Four Ways to Deal with Stress


The Takeaway: Stress is a sneaky son-of-a-gun. Most of us notice the short term physical effects, like tightness in our shoulders, but the long term effects on our mental health are often disregarded. Beyond physical issues, long-term stress can put you at risk for problems like depression, anxiety, and sleep disorders. That’s why understanding effective ways to deal with stress is truly important.

And it turns out that some solutions can be pretty simple to integrate into daily life. Take these stress-management tips from the American Heart Association to heart (pun-intended) and see which ones you can start to use regularly, like counting to 10 before responding to a question and getting enough relaxation time in each day. Sure, it might be much more difficult to break habits like negative self-talk, but you can set yourself up for a healthier mental state by making yourself aware of the habit in the first place and correcting yourself when you catch it in action.

 

The Mental Health Benefits of Exercise


The Takeaway: This resource from helpguide.org is a long one, but worth the read. For those who suffer from conditions like anxiety and PTSD, exercise can help improve mental health, mostly as a means of practicing mindfulness. Plus, regular exercise is proven to relieve stress, improve memory, help you sleep better, and boost your overall mood.

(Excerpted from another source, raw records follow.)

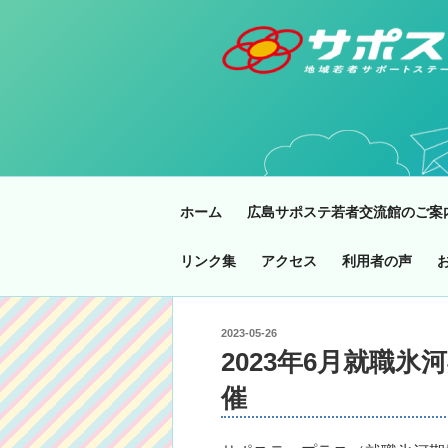
コ
ン
テ
ン
ツ
へ
ス
キ
ッ
ホーム
広島サポステ若者交流館のご案
プ
リンク集
アクセス
利用者の声
投
2023-05-26
稿
2023年6月就職
日:
催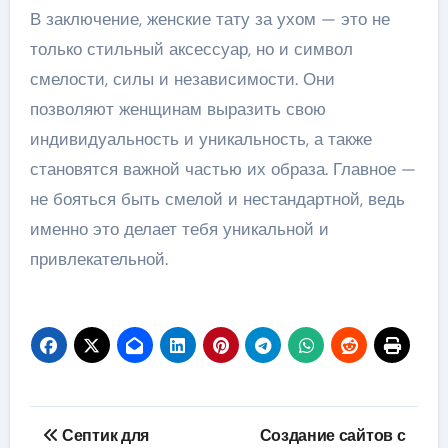
В заключение, женские тату за ухом — это не
только стильный аксессуар, но и символ
смелости, силы и независимости. Они
позволяют женщинам выразить свою
индивидуальность и уникальность, а также
становятся важной частью их образа. Главное —
не бояться быть смелой и нестандартной, ведь
именно это делает тебя уникальной и
привлекательной.
Навигация
Септик для
Создание сайтов с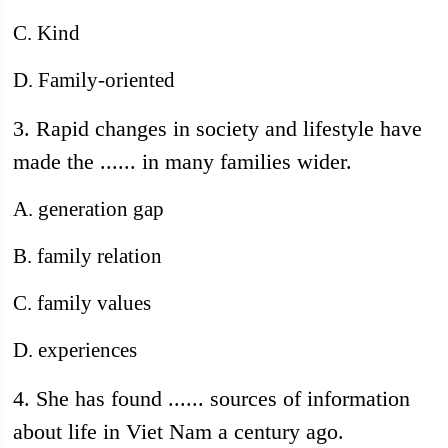
C. Kind
D. Family-oriented
3. Rapid changes in society and lifestyle have
made the ...... in many families wider.
A. generation gap
B. family relation
C. family values
D. experiences
4. She has found ...... sources of information
about life in Viet Nam a century ago.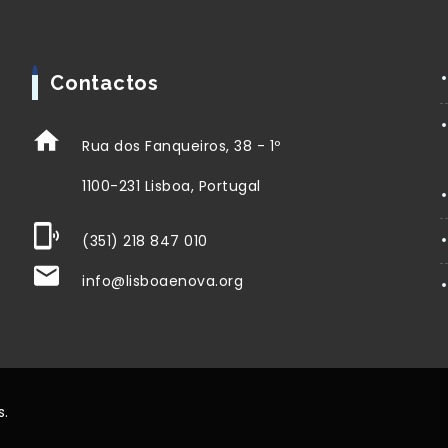
Contactos
Rua dos Fanqueiros, 38 - 1º
1100-231 Lisboa, Portugal
(351) 218 847 010
info@lisboaenova.org
s.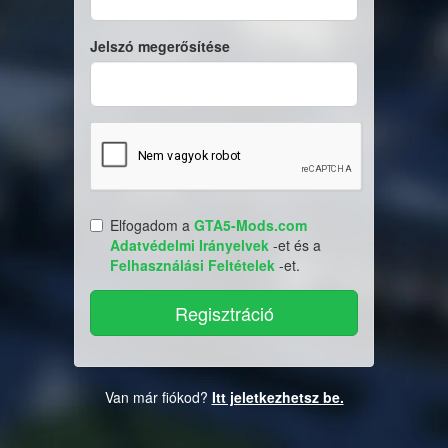
Jelszó megerősítése
Elfogadom a
GTA5-Mods.com
Adatvédelmi Irányelvek
-et és a
Felhasználási Feltételek
-et.
Van már fiókod?
Itt jeletkezhetsz be.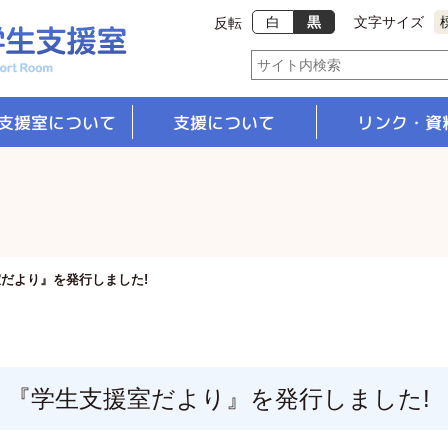
白
黒
文字サイズ
反転
支援室について
支援について
リンク・資
支援体制
修学支援
就職支援
だより』を発行しました!
『学生支援室だより』を発行しました!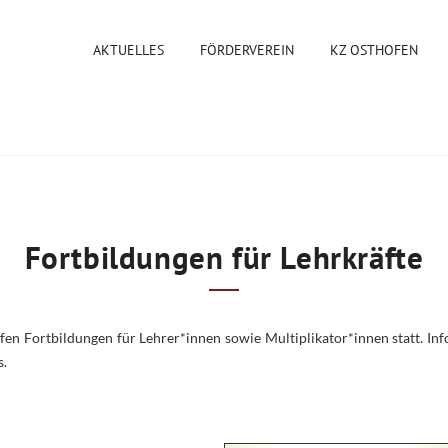
AKTUELLES
FÖRDERVEREIN
KZ OSTHOFEN
Fortbildungen für Lehrkräfte
n Fortbildungen für Lehrer*innen sowie Multiplikator*innen statt. Inf
s.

One thing we like about this is that it isn’t all or nothing: you don’t have to devote hours of time and loads of energy to exercising to keep your body and mind healthy. Instead, your goal should be to get 30 minutes of moderate exercise in, five times per week. That’s only 2.5 hours out of every week – and really, the physical, mental, and emotional benefits are hard to argue with.

 

4 Ways to Detach From Work and Finally Enjoy Your Downtime


The Takeaway: Downtime is a key component in this article, and each of the above. And that especially means time away from work and the stresses that can come along with it.

Even if you don’t feel like your job is that stressful, you may be surprised to see how much more relaxed you feel when you really take time to disconnect. It’s important to note that downtime doesn’t have to be sitting on the couch doing nothing; instead, it should really be something that brings you joy and soothes your mind. Your downtime can be something like taking a long walk (exercise! Talk about killing two birds with one stone) or cooking dinner while listening to relaxing music. Just remember: to get the most out of it, you must let yourself detach for a little while.